A stage on which a substrate is placed;
A base having an internal flow path for storing the coating liquid and a slit nozzle for discharging the coating liquid stored in the internal flow path;
A coating apparatus for forming a coating film on a substrate by relatively moving the base portion and the stage,
The base part has a coating liquid supply hole for supplying a coating liquid to the internal flow path, and a plurality of air vent holes for discharging air existing in the internal flow path by supplying the coating liquid from the coating liquid supply hole. Is provided,
The air vent hole and the waste liquid tank are connected by a waste liquid pipe, and at least two of the plurality of air vent holes are connected to a common waste liquid tank, and all the waste liquid pipes are generated in the respective waste liquid pipes. A coating apparatus, wherein a pipe diameter and a pipe length are adjusted so that pressure losses are equal.

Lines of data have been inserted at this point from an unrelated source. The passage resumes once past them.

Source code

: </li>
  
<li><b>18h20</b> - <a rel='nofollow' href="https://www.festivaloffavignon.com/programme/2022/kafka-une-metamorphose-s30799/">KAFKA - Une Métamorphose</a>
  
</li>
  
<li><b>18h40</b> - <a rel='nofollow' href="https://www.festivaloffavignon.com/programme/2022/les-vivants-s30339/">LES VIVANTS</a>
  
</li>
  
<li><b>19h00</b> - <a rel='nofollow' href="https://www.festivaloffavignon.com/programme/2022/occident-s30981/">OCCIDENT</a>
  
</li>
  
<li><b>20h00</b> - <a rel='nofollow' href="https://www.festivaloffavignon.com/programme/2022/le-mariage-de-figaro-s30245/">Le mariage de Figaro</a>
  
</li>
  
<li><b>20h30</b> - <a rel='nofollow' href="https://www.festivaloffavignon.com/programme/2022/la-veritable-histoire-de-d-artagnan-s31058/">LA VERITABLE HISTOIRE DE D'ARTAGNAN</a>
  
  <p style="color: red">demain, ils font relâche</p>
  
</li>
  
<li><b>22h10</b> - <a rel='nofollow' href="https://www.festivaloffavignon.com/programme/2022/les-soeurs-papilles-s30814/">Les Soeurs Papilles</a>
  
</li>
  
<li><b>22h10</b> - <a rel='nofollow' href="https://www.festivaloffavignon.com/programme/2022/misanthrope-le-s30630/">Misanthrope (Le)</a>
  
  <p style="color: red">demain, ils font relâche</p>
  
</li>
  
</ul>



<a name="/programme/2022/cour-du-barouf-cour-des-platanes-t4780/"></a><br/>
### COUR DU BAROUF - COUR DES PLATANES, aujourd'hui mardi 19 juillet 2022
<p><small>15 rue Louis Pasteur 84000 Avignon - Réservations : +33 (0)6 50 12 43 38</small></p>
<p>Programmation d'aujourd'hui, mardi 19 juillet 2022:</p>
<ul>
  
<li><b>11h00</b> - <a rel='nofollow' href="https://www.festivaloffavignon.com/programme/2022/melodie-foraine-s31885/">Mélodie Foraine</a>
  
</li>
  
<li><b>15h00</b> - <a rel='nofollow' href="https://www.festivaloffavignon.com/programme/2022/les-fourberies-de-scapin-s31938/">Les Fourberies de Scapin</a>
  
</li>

The base part has a shape in which the direction orthogonal to the moving direction is the longitudinal direction, and the air vent holes are provided at one end in the longitudinal direction of the base part and are connected to the air vent holes. The coating apparatus according to claim 1, wherein the waste liquid pipe is connected to a common waste liquid tank.
The total value of the pressure loss generated in all the waste pipes in which the waste liquid valve is opened is set to be smaller than the pressure loss generated in the slit nozzle as long as air is not sucked from the slit nozzle. The coating apparatus according to 1 or 2.